What you suggest can only really be applied in a place where the scores have already been settled. In Iraq, they have not.
It worked in Bosnia, did it not?
Tactical Grace
02-05-2006, 19:53
It worked in Bosnia, did it not?
Yes it did, but the situation in Iraq would only be the same if the US stepped back and permitted the launch of Operation Triumphant Restoration of Ethnic Purity.

A few years later, the country would be ripe for a negotiated political settlement. :rolleyes:
Deep Kimchi
02-05-2006, 20:01
IMHO, it doesn't matter what this administration does or does not do - or for that matter, what any later administration does or does not do - including washing their hands of the whole thing.

Any outcome, no matter how happy the Iraqi people are, will be interpreted as a complete failure, depending on who is currently in office with a current policy.

Plenty of work for the pundits into the next 50 years. We'll be debating what worked (next to nothing) and what didn't (almost everything we tried) for the next 50 years.

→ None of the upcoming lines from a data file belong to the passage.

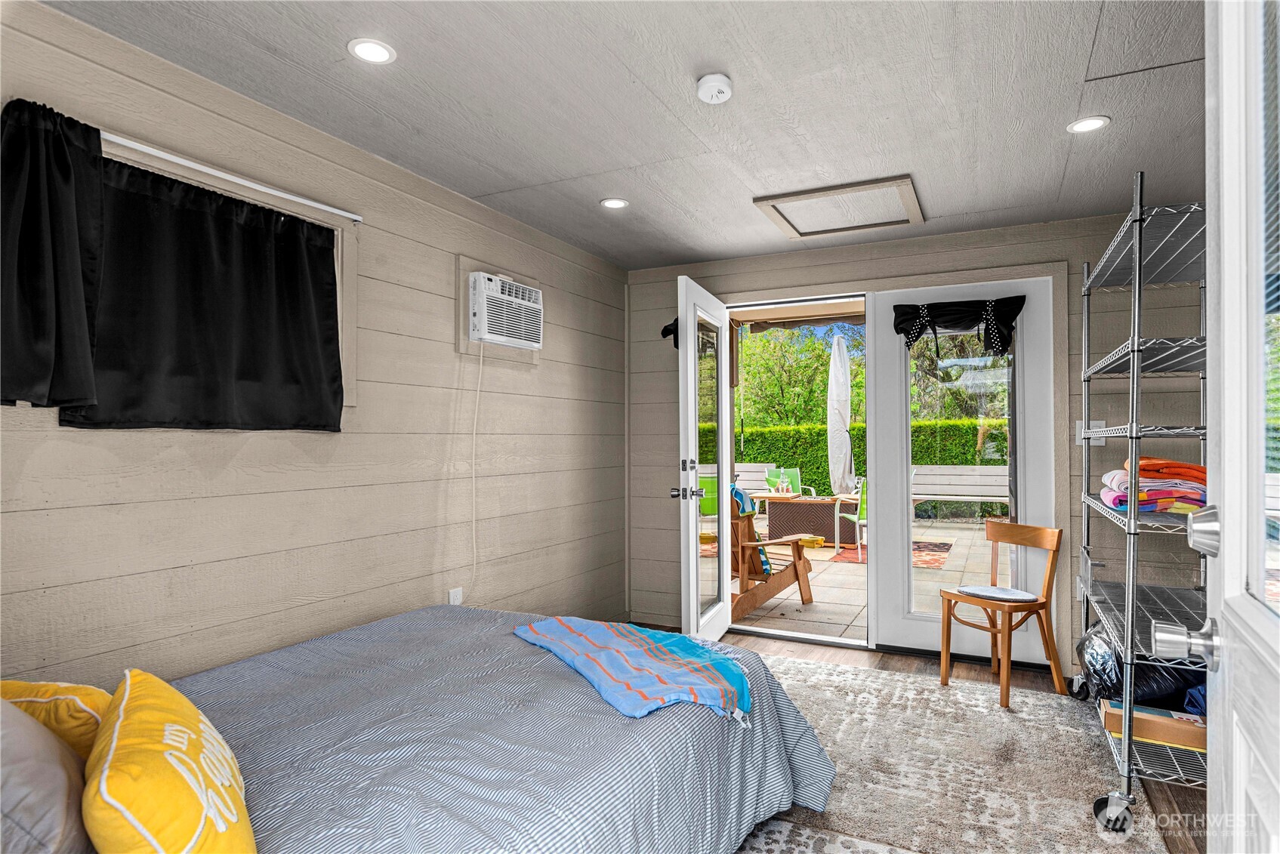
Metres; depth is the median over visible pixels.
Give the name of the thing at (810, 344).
tree
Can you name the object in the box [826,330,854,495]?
patio umbrella
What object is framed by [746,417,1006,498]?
hedge
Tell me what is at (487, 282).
air conditioner
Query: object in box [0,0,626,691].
left wall
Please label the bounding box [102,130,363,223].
curtain rod
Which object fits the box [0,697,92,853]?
gray pillow
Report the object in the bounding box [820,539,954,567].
outdoor rug
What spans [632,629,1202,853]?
floor
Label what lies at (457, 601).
wall socket
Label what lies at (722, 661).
striped blanket
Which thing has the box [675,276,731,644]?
open door
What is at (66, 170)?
black curtain
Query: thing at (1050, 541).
wooden chair
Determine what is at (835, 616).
patio ground
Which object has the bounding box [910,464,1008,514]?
bench
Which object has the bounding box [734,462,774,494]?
outdoor bench
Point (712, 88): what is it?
smoke detector
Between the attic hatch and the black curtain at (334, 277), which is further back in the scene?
the attic hatch
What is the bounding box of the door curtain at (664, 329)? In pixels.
[660,316,680,348]
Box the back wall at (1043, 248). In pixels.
[623,206,1198,673]
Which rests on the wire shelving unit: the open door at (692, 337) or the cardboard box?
the cardboard box
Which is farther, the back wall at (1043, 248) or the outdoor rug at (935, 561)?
the outdoor rug at (935, 561)
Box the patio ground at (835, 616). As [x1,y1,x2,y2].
[708,515,1006,643]
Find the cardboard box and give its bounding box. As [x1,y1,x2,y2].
[1098,697,1205,752]
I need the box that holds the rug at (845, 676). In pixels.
[730,655,1174,853]
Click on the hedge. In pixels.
(858, 469)
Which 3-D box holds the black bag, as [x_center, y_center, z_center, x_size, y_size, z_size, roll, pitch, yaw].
[2.110,0.973,2.936,0.549,0.398,0.560,0,-1,27]
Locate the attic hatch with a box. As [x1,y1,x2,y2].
[752,175,923,238]
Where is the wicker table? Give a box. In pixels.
[765,495,855,549]
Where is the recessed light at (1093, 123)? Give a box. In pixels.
[1067,115,1110,133]
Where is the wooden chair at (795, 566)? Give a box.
[729,487,815,614]
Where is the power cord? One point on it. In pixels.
(479, 379)
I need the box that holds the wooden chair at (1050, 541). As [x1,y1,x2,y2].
[938,518,1068,709]
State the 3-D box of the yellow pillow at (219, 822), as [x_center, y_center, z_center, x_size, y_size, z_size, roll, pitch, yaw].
[-0.789,0.597,1.174,0.250,0.284,0.571,0,-1,-35]
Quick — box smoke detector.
[695,72,734,103]
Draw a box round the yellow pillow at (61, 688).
[0,678,111,759]
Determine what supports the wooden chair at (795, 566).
on the patio ground at (835, 616)
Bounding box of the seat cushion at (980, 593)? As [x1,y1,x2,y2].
[955,584,1039,601]
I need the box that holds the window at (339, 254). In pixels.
[102,140,357,410]
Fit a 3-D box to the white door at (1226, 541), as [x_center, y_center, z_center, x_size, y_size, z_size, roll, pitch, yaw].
[0.634,0.147,0.652,0.180,2.100,0.999,-1,-1,33]
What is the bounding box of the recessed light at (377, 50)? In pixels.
[346,37,395,63]
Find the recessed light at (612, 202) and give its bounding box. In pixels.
[599,197,629,208]
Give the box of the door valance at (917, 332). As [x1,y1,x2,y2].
[892,294,1023,355]
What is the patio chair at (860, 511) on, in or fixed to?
on the patio ground at (835, 616)
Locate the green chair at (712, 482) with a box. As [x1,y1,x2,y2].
[697,471,718,520]
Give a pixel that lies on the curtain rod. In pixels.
(244, 183)
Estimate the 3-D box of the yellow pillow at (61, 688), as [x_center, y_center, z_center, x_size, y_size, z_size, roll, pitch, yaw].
[-1.218,0.595,1.352,0.428,0.296,0.369,0,-1,27]
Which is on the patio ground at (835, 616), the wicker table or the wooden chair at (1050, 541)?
the wicker table
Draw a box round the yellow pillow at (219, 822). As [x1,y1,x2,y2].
[83,668,253,853]
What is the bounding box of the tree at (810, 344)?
[737,319,866,429]
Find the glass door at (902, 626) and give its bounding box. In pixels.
[867,276,1053,664]
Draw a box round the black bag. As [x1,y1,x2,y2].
[1078,620,1207,713]
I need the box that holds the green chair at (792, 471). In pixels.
[761,465,813,500]
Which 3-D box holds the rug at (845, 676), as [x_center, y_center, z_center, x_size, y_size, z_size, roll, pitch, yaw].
[0.420,1.266,2.301,2.106,0.014,3.227,0,-1,27]
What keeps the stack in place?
on the wire shelving unit
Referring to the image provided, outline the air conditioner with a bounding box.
[465,271,542,350]
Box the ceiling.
[46,0,1205,270]
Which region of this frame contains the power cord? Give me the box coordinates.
[468,336,484,600]
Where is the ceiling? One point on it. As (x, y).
(495, 183)
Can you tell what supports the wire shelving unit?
on the floor at (810, 648)
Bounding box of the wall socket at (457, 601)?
[447,586,463,604]
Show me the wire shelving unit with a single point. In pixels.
(1133, 521)
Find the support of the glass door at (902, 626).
in the back wall at (1043, 248)
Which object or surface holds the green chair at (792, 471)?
on the patio ground at (835, 616)
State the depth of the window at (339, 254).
2.56 m
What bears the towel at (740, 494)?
on the wooden chair at (795, 566)
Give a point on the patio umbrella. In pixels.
(845, 362)
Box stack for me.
[1098,456,1205,513]
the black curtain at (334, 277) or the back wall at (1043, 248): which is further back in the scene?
the back wall at (1043, 248)
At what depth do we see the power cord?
3.38 m
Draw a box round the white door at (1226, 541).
[1203,0,1279,853]
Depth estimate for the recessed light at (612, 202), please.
3.45 m
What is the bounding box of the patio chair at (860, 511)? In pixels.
[837,480,866,554]
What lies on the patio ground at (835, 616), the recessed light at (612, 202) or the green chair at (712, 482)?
the green chair at (712, 482)
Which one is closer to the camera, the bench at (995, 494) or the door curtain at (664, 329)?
the door curtain at (664, 329)
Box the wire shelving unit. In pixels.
[1079,178,1211,825]
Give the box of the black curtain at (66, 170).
[0,95,104,413]
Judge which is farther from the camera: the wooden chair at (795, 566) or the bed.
the wooden chair at (795, 566)
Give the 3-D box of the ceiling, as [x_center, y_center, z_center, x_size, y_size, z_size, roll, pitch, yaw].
[0.399,-1.167,1.988,3.639,0.107,5.185,0,-1,27]
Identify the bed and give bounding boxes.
[52,603,835,853]
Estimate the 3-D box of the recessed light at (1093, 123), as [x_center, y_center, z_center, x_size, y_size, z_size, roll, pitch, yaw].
[1.631,-1.099,2.585,0.138,0.007,0.138,0,-1,27]
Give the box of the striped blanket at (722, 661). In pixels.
[511,615,752,720]
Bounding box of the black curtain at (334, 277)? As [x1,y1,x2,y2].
[49,142,345,430]
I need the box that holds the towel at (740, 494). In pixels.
[730,484,772,575]
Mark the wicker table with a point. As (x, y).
(792, 504)
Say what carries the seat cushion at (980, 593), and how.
on the wooden chair at (1050, 541)
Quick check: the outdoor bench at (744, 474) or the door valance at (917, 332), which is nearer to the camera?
the door valance at (917, 332)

I remember people writing theses on the subject of the pacification of Europe 40 years after WW II - papers that were full of acrimonious crap about what a fuckup the whole thing was. Depends on who you talk to, I guess.
PsychoticDan
02-05-2006, 20:03
Yes it did, but the situation in Iraq would only be the same if the US stepped back and permitted the launch of Operation Triumphant Restoration of Ethnic Purity.

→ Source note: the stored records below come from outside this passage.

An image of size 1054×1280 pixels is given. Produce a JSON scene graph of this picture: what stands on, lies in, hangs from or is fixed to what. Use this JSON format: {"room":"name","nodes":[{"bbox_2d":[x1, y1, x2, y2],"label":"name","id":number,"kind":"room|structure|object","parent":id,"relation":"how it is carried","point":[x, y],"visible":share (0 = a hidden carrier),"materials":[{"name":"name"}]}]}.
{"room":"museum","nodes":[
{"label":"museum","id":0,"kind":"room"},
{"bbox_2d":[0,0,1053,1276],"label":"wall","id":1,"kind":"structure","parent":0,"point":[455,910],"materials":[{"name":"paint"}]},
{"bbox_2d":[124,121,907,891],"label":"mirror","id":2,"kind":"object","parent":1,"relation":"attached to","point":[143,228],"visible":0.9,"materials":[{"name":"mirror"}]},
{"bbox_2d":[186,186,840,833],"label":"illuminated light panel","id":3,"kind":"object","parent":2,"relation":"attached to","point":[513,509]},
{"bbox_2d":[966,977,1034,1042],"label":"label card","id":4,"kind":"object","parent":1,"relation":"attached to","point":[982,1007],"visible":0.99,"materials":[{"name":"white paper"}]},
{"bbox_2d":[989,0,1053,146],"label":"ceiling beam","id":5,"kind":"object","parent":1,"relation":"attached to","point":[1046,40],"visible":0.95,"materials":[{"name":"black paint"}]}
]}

A few years later, the country would be ripe for a negotiated political settlement. :rolleyes:
You're probably right, but I think it's best to at least give it a try because it's better than the present unrealistic program and it's better than the alternative you mention of just walking away and allowing a blood bath. The problem, of course, is how to divide the oil wealth. The Sunnis, who are used to enjoying an abundance of oil wealth under Saddam, have very little oil in the ground that they occupy. It's probably going to be hard to get the Shittes and Kurds, who have basically been brutalized by the Sunnis, to want to share much.

Aww.., fuck it. Let 'em eviscerate each other.